» TASK ITEM:
Among the records that follow, set down only the lines from the one containing "781 732 5898" to the one containing "370 675 7387", both included, exactly.
--- PROVIDED RECORDS ---
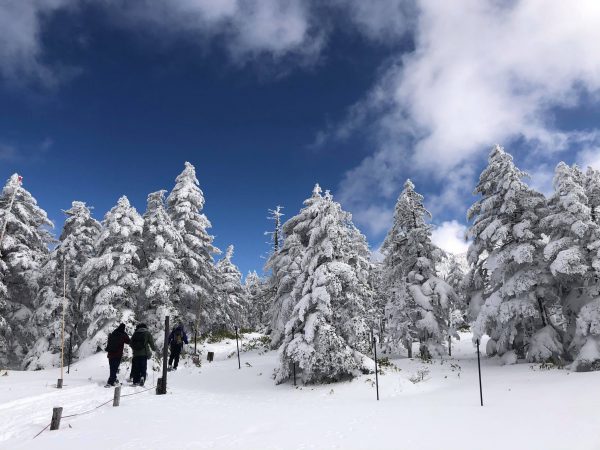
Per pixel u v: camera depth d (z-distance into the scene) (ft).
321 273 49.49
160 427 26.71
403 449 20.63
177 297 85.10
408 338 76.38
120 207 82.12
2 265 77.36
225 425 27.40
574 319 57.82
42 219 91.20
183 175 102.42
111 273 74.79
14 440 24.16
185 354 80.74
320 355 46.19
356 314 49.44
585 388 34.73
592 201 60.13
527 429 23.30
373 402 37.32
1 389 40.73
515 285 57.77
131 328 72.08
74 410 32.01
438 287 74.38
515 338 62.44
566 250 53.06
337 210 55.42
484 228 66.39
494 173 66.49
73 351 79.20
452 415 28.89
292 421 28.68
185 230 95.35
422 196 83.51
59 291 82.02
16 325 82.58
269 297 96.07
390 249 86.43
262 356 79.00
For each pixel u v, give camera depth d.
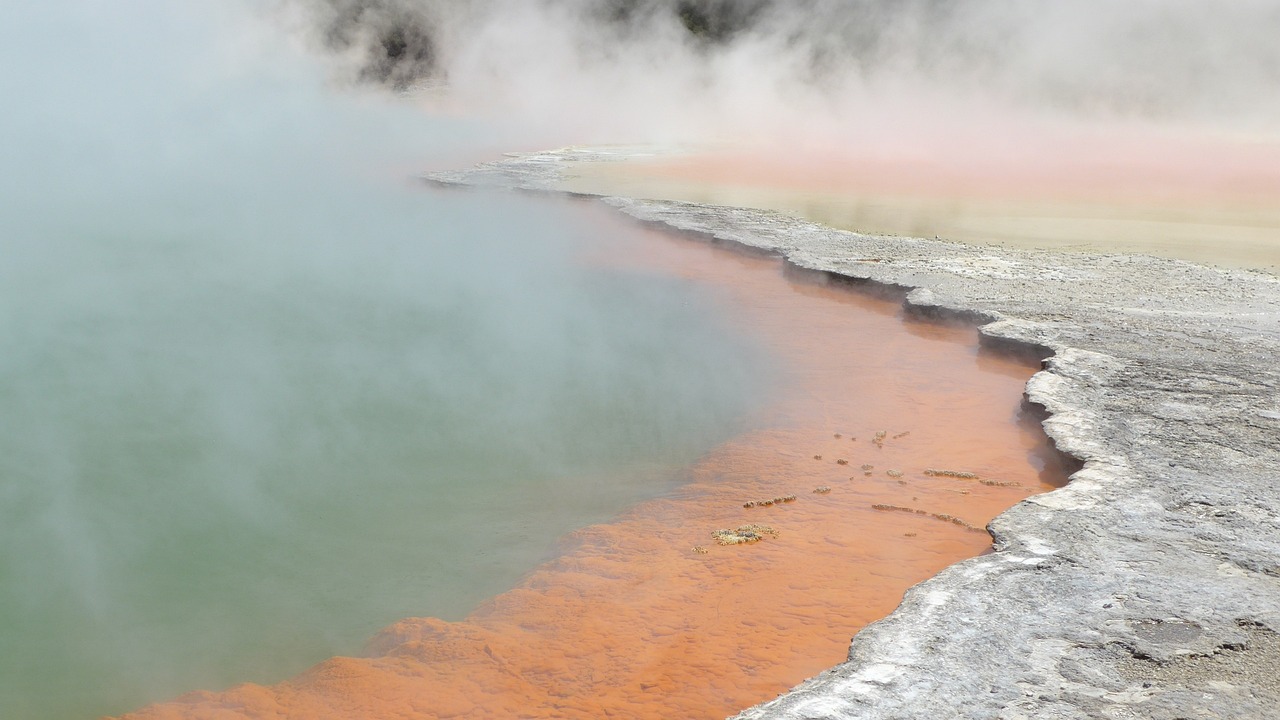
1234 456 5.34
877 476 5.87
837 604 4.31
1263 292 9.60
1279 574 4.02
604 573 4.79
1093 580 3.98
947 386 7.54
---
--- PROVIDED RECORDS ---
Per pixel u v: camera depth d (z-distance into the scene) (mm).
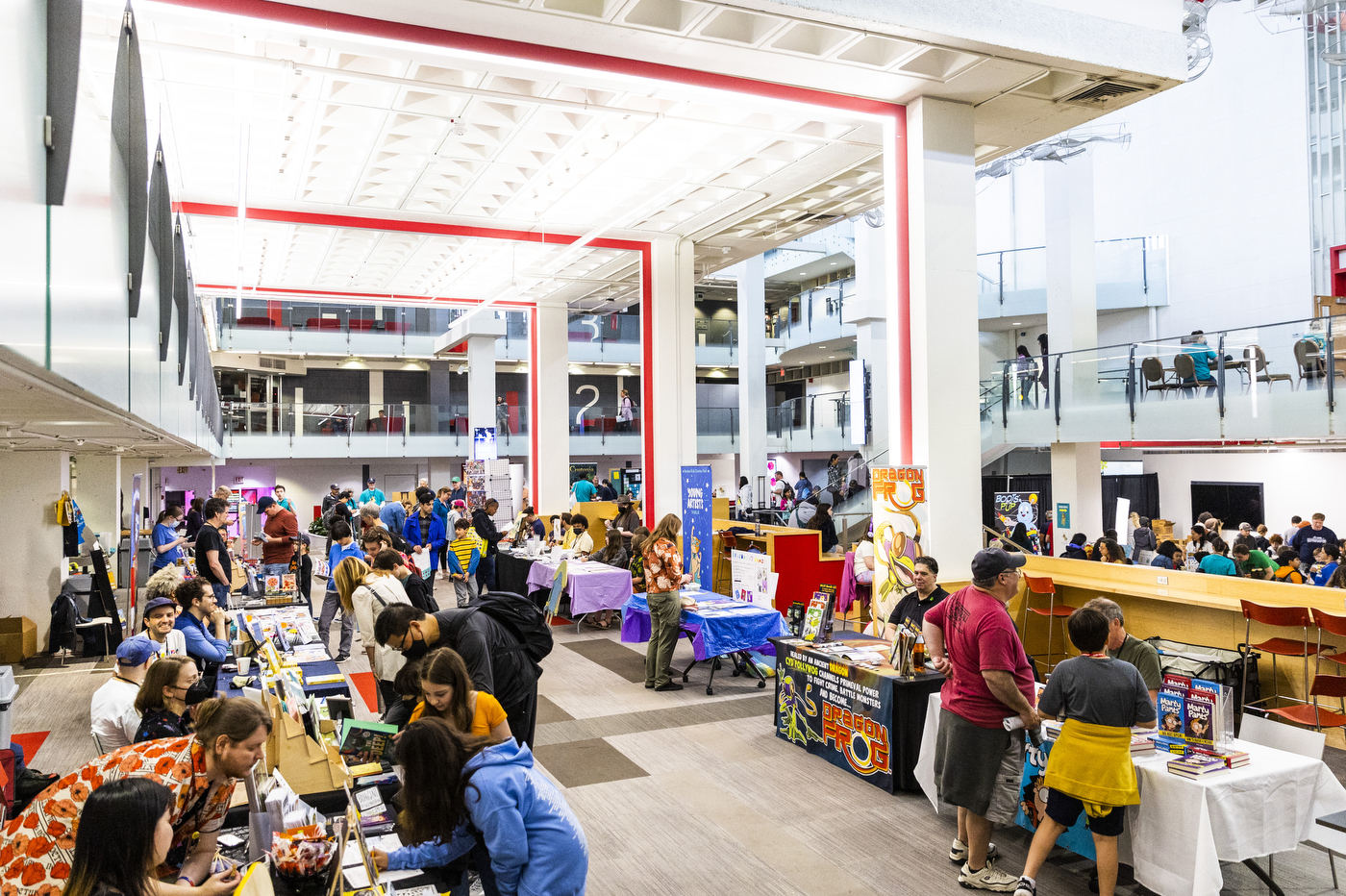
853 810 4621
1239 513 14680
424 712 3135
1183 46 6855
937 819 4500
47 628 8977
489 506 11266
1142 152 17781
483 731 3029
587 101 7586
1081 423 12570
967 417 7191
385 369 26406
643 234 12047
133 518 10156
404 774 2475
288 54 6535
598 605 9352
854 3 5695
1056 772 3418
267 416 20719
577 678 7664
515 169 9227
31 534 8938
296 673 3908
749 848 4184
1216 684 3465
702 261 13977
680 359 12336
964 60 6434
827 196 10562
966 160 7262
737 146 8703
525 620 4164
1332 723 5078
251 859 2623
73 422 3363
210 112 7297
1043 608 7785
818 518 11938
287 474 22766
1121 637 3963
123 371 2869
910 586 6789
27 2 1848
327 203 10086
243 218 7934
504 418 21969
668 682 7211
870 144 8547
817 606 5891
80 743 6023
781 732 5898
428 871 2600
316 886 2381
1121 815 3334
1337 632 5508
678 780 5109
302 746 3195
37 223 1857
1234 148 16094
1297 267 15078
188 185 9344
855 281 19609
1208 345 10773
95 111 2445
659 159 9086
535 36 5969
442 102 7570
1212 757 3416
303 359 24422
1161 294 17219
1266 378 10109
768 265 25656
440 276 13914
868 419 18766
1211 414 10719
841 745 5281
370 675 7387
---
» RESULT:
781 732 5898
428 871 2600
316 886 2381
1121 815 3334
1337 632 5508
678 780 5109
302 746 3195
37 223 1857
1234 148 16094
1297 267 15078
188 185 9344
855 281 19609
1208 345 10773
95 111 2445
659 159 9086
535 36 5969
442 102 7570
1212 757 3416
303 359 24422
1161 294 17219
1266 378 10109
768 265 25656
440 276 13914
868 419 18766
1211 414 10719
841 745 5281
370 675 7387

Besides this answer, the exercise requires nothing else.